Chemveda Life Sciences India Pvt. Ltd., #B-11/1, IDA Uppal, Hyderabad 500039, Telangana, India; Jawaharlal Nehru Technological University Hyderabad, Kukatpally, Hyderabad 500 085, Telangana, India.
Department of Chemistry, Osmania University, Hyderabad 500007, Telangana, India.
Bioorg Med Chem. 2021 Feb 1;31:115962. doi: 10.1016/j.bmc.2020.115962. Epub 2020 Dec 31.
We describe in this paper the synthesis of a novel series of anilino-2-quinazoline derivatives. These compounds have been screened against a panel of eight mammalian kinases and in parallel they were tested for cytotoxicity on a representative panel of seven cancer cell lines. One of them (DB18) has been found to be a very potent inhibitor of human "CDC2-like kinases" CLK1, CLK2 and CLK4, with IC values in the 10-30 nM range. Interestingly, this molecule is inactive at 100 μM on the closely related "dual-specificity tyrosine-regulated kinase 1A" (DYRK1A). Extensive molecular simulation studies have been performed on the relevant kinases to explain the strong affinity of this molecule on CLKs, as well as its selectivity against DYRK1A.

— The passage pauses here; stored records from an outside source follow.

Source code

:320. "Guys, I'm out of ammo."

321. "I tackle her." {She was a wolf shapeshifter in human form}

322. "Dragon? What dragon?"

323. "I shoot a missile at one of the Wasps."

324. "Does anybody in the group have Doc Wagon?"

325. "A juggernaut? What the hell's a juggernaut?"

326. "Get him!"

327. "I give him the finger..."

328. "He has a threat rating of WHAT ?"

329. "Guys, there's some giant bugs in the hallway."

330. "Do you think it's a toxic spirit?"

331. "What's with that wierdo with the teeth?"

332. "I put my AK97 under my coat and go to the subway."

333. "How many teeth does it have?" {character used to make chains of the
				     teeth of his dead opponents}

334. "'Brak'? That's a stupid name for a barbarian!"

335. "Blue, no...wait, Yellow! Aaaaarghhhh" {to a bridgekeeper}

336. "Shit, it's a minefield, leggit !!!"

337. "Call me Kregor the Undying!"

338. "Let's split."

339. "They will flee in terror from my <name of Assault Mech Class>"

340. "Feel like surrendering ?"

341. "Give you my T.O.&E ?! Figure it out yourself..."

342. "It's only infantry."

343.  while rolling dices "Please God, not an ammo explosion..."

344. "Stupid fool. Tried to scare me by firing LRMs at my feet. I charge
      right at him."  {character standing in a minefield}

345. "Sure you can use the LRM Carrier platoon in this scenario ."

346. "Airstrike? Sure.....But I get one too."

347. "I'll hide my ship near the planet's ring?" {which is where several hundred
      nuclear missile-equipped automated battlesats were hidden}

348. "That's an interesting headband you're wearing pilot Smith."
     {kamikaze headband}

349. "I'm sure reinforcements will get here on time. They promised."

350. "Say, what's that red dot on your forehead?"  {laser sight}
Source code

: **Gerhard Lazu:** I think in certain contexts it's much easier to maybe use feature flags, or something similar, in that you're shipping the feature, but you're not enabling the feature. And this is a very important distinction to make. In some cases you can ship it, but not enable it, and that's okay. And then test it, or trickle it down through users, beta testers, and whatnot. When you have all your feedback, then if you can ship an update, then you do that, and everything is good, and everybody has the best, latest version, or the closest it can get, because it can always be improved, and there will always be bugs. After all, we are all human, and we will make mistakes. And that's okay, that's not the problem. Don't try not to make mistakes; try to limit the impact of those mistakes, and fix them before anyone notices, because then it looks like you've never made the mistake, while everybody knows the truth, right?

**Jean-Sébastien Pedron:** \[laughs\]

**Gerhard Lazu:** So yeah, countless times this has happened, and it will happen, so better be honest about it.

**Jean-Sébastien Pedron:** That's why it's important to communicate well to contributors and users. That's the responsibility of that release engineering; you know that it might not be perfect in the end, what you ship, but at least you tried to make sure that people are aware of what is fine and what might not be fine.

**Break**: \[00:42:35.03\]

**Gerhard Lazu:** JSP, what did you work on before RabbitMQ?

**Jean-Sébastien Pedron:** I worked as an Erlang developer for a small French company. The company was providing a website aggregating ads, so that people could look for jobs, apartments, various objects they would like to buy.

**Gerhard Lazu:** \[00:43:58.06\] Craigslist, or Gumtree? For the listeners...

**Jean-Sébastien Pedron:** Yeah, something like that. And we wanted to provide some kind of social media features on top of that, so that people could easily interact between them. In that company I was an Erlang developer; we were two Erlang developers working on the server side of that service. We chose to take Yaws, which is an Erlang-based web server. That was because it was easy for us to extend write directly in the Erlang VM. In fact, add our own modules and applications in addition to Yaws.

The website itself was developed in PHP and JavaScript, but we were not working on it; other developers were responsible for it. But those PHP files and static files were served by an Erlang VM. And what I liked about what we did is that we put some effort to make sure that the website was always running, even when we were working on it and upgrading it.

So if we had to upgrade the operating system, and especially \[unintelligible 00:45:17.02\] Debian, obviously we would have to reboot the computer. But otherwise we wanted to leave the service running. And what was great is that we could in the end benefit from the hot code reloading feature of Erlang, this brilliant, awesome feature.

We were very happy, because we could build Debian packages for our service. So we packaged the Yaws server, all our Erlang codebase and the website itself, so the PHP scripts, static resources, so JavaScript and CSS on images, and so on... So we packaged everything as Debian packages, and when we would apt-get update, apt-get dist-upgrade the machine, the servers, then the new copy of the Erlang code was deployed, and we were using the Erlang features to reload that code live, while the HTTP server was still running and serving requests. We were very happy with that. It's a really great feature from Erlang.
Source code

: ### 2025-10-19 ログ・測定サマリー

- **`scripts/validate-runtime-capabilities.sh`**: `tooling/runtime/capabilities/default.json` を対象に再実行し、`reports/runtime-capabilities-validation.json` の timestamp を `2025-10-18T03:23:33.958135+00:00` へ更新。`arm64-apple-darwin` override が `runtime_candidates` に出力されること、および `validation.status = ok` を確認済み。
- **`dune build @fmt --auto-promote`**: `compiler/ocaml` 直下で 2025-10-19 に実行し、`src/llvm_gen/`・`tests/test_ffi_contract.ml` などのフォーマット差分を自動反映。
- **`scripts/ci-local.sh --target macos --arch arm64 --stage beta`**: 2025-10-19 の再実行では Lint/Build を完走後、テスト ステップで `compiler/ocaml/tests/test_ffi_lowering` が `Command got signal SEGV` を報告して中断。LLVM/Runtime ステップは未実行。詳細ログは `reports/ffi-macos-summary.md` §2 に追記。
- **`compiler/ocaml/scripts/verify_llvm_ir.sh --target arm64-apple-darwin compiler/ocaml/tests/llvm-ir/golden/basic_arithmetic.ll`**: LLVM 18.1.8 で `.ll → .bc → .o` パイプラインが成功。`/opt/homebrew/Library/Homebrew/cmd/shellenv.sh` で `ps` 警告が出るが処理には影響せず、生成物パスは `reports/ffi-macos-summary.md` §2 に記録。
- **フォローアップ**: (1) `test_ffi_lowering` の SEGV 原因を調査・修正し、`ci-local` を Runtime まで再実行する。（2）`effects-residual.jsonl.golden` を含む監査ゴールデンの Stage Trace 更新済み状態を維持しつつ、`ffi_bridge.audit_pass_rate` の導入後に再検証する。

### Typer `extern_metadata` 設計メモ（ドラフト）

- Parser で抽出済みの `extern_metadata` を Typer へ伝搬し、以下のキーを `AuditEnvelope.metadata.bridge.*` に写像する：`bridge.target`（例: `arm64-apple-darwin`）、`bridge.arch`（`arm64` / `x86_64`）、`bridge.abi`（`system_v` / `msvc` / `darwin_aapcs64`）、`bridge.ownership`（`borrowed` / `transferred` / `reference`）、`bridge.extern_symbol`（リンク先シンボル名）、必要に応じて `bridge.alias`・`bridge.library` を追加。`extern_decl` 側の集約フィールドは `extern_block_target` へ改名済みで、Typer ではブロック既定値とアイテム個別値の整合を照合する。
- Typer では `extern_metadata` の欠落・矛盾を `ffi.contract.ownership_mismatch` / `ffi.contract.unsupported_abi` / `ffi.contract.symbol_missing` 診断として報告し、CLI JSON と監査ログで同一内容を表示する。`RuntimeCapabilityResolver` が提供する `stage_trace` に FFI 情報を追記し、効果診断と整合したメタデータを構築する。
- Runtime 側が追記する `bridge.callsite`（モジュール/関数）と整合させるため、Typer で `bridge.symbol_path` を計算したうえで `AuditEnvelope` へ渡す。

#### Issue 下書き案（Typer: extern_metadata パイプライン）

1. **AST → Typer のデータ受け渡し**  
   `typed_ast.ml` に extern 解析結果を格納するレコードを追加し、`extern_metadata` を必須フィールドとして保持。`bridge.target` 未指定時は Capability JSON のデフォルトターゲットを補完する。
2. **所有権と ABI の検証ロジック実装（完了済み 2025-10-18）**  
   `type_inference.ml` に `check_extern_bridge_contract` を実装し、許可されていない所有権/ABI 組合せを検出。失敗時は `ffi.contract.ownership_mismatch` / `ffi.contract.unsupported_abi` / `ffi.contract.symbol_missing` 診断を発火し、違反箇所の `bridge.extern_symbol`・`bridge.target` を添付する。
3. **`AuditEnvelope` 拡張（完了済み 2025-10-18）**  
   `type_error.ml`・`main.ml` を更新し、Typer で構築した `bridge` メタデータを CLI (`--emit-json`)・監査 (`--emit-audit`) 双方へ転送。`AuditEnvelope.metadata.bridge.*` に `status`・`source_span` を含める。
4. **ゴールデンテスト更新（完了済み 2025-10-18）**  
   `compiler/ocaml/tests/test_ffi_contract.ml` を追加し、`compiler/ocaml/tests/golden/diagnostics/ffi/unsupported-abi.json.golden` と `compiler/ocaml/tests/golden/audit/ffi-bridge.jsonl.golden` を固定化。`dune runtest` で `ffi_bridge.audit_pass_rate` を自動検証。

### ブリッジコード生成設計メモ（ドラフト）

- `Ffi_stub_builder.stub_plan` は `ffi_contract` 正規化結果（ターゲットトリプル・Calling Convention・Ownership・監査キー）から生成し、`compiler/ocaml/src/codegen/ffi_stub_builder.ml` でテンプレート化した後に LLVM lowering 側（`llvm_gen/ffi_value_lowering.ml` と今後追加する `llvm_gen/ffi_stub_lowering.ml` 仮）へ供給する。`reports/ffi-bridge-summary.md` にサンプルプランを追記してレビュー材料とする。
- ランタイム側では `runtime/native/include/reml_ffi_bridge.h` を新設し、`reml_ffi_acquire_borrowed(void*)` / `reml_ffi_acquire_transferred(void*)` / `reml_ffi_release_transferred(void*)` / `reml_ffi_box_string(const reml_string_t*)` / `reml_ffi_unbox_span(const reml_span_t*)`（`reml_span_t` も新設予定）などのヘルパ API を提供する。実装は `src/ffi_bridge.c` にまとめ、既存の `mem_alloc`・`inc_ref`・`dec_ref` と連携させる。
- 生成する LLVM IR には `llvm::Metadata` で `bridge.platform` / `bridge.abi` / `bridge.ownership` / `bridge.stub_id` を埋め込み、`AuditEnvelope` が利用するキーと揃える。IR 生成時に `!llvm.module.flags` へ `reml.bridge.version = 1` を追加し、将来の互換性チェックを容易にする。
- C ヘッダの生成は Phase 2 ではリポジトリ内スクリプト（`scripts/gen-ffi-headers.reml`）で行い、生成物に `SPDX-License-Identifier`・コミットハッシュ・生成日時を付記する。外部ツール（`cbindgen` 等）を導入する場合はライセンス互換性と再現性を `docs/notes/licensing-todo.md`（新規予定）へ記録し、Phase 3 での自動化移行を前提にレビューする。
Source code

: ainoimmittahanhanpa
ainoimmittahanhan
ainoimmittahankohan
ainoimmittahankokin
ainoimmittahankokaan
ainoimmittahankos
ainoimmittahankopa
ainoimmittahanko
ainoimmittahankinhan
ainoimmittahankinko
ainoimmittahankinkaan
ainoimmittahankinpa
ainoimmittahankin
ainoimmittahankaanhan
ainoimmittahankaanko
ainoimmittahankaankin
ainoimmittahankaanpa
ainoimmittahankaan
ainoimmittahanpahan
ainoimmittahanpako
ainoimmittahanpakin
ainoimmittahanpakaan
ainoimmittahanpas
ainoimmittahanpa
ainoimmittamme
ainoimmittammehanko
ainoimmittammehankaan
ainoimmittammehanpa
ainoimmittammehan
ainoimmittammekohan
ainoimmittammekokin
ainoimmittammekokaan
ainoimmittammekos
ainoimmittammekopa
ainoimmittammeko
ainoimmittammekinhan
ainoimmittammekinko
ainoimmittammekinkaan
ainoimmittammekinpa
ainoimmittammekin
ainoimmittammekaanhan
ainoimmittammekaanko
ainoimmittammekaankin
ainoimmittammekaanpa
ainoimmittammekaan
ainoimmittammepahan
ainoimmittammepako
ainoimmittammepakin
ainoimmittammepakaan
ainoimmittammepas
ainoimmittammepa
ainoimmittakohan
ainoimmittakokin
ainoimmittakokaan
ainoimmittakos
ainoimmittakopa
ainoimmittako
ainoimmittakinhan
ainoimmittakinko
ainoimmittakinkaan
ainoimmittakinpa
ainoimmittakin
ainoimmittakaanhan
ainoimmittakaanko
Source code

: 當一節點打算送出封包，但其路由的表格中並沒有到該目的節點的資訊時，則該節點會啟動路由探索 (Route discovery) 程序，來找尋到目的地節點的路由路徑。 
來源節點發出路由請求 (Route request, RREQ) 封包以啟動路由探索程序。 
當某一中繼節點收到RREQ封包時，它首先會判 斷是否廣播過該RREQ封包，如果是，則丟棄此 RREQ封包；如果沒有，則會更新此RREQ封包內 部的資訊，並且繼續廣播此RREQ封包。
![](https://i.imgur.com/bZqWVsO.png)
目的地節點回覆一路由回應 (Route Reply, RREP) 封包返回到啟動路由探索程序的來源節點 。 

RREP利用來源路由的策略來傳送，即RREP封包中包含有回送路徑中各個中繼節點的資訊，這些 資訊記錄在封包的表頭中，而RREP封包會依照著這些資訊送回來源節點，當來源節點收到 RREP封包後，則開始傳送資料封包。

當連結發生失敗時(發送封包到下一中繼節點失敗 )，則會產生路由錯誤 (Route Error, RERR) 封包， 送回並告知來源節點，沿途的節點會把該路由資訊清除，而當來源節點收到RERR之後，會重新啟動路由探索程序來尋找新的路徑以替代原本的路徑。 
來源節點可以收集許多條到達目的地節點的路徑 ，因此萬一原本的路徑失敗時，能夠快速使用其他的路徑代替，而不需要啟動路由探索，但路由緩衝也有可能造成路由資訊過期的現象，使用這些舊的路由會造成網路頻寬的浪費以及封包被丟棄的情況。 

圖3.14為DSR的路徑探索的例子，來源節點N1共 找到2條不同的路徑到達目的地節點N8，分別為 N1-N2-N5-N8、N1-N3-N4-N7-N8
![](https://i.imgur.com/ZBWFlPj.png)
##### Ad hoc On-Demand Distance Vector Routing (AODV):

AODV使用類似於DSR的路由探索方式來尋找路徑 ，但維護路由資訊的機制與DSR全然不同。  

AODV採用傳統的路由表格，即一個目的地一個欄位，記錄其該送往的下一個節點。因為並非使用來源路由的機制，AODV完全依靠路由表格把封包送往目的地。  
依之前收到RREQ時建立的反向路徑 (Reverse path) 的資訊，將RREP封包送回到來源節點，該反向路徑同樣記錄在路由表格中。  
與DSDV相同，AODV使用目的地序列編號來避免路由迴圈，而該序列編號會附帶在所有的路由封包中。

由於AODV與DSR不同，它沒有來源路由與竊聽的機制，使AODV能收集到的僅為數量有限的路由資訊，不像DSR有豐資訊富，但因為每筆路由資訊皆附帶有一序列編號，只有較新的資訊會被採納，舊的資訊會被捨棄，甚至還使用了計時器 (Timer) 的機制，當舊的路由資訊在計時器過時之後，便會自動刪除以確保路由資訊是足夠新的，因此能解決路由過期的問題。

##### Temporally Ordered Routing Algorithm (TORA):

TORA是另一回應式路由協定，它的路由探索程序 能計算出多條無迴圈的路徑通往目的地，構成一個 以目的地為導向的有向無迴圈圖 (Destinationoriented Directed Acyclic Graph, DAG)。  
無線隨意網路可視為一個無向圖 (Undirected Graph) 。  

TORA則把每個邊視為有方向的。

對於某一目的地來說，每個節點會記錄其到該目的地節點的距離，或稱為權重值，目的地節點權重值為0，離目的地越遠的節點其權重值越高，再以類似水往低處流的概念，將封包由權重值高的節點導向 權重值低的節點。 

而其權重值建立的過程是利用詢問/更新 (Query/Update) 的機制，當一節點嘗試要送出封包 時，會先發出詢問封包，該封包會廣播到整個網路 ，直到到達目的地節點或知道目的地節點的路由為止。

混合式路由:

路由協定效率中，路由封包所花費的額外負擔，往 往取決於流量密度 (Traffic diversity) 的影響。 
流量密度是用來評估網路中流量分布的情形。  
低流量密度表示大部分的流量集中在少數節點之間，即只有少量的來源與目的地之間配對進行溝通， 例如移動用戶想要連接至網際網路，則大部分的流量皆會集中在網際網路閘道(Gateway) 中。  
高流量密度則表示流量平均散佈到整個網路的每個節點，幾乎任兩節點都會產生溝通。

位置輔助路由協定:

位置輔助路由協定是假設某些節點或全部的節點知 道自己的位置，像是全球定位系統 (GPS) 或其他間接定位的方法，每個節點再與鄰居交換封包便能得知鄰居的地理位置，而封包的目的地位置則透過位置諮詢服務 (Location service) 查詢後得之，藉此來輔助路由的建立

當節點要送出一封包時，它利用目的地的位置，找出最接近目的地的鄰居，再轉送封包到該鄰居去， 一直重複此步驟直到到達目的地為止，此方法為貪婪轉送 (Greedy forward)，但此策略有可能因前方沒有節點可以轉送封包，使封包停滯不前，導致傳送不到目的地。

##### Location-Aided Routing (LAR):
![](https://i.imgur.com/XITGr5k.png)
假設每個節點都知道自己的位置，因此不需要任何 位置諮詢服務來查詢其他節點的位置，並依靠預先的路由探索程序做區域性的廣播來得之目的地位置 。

本文介绍了一系列新型苯胺-2-喹唑啉衍生物的合成。这些化合物已针对一组八种哺乳动物激酶进行了筛选,同时还针对七种代表性癌细胞系进行了细胞毒性测试。其中一种(DB18)被发现是人类“CDC2 样激酶”CLK1、CLK2 和 CLK4 的非常有效的抑制剂,IC 值在 10-30 nM 范围内。有趣的是,这种分子在 100 μM 时对密切相关的“双特异性酪氨酸调节激酶 1A”(DYRK1A)没有活性。已经对相关激酶进行了广泛的分子模拟研究,以解释该分子对 CLKs 的强亲和力以及对 DYRK1A 的选择性。